**Material shown:**

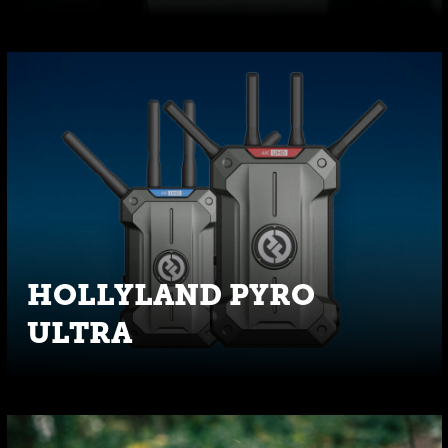
HOLLYLAND PYRO
ULTRA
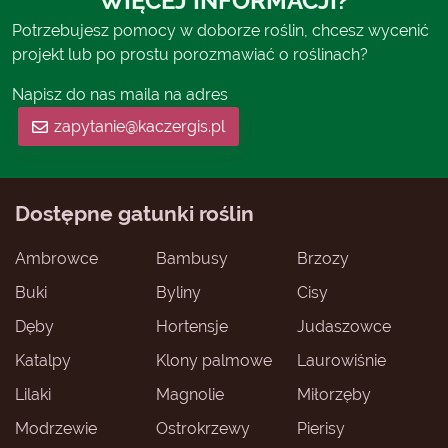
WIĘCEJ INFORMACJI?
Potrzebujesz pomocy w doborze roślin, chcesz wycenić
projekt lub po prostu porozmawiać o roślinach?
Napisz do nas maila na adres
zapytanie@kaczergis.pl
Dostępne gatunki roślin
Ambrowce
Bambusy
Brzozy
Buki
Byliny
Cisy
Dęby
Hortensje
Judaszowce
Katalpy
Klony palmowe
Laurowiśnie
Lilaki
Magnolie
Miłorzęby
Modrzewie
Ostrokrzewy
Pierisy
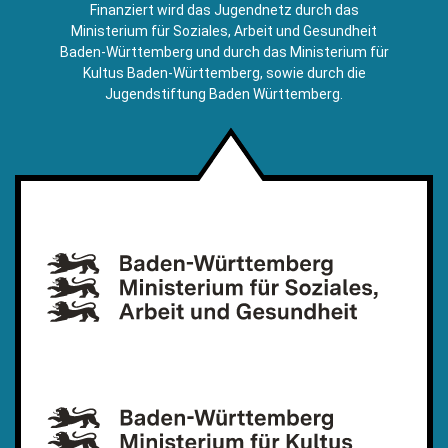
E-
Finanziert wird das Jugendnetz durch das
Mail)
Ministerium für Soziales, Arbeit und Gesundheit
Baden-Württemberg und durch das Ministerium für
Kultus Baden-Württemberg, sowie durch die
Jugendstiftung Baden Württemberg.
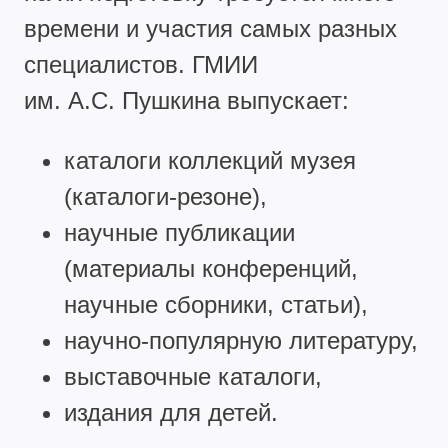
времени и участия самых разных
специалистов. ГМИИ
им. А.С. Пушкина выпускает:
каталоги коллекций музея
(каталоги-резоне),
научные публикации
(материалы конференций,
научные сборники, статьи),
научно-популярную литературу,
выставочные каталоги,
издания для детей.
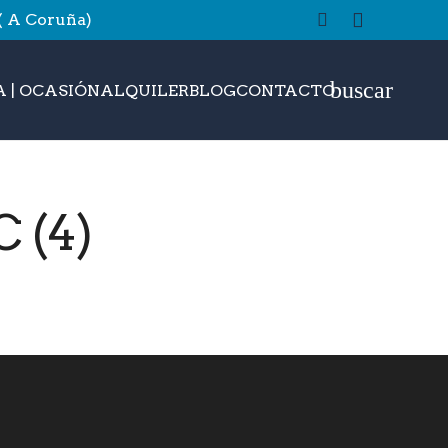
 ( A Coruña)
buscar
 | OCASIÓN
ALQUILER
BLOG
CONTACTO
 (4)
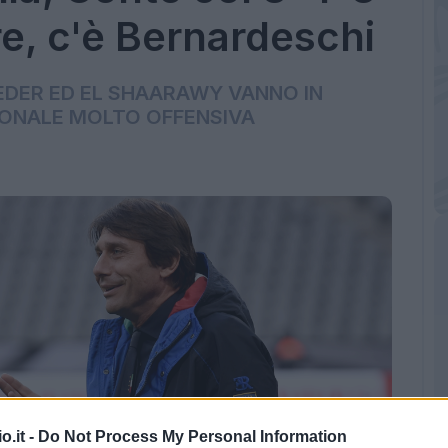
re, c'è Bernardeschi
 EDER ED EL SHAARAWY VANNO IN
IONALE MOLTO OFFENSIVA
o.it -
Do Not Process My Personal Information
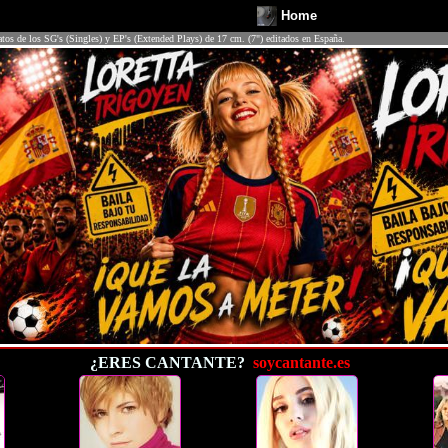
Home
atos de los SG's (Singles) y EP's (Extended Plays) de 17 cm. (7") editados en España.
¿ERES CANTANTE?
soycantante.es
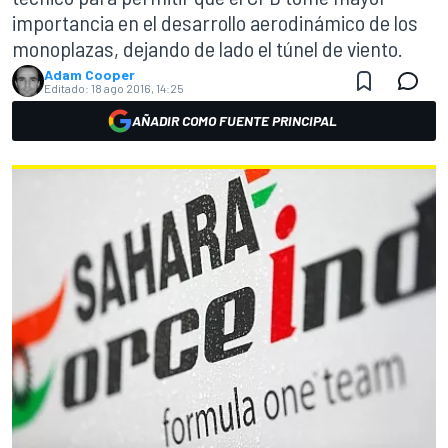
importancia en el desarrollo aerodinámico de los
monoplazas, dejando de lado el túnel de viento.
Adam Cooper
Editado:
18 ago 2016, 14:25
AÑADIR COMO FUENTE PRINCIPAL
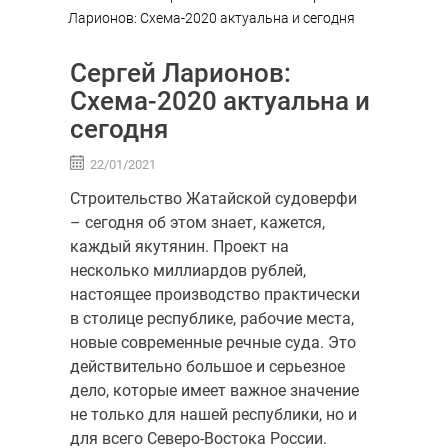
Ларионов: Схема-2020 актуальна и сегодня
Сергей Ларионов:
Схема-2020 актуальна и
сегодня
22/01/2021
Строительство Жатайской судоверфи
– сегодня об этом знает, кажется,
каждый якутянин. Проект на
несколько миллиардов рублей,
настоящее производство практически
в столице республике, рабочие места,
новые современные речные суда. Это
действительно большое и серьезное
дело, которые имеет важное значение
не только для нашей республики, но и
для всего Северо-Востока России.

**Aim of the task:** Take the material above from the line bearing "издания для детей." through the line bearing "soycantante.es" and write it out exactly, both end lines included. Pictures stay out.

**Task response:**
издания для детей.
 ( A Coruña)
buscar
 | OCASIÓN
ALQUILER
BLOG
CONTACTO
 (4)
re, c'è Bernardeschi
 EDER ED EL SHAARAWY VANNO IN
IONALE MOLTO OFFENSIVA
o.it -
Do Not Process My Personal Information
Home
atos de los SG's (Singles) y EP's (Extended Plays) de 17 cm. (7") editados en España.
¿ERES CANTANTE?
soycantante.es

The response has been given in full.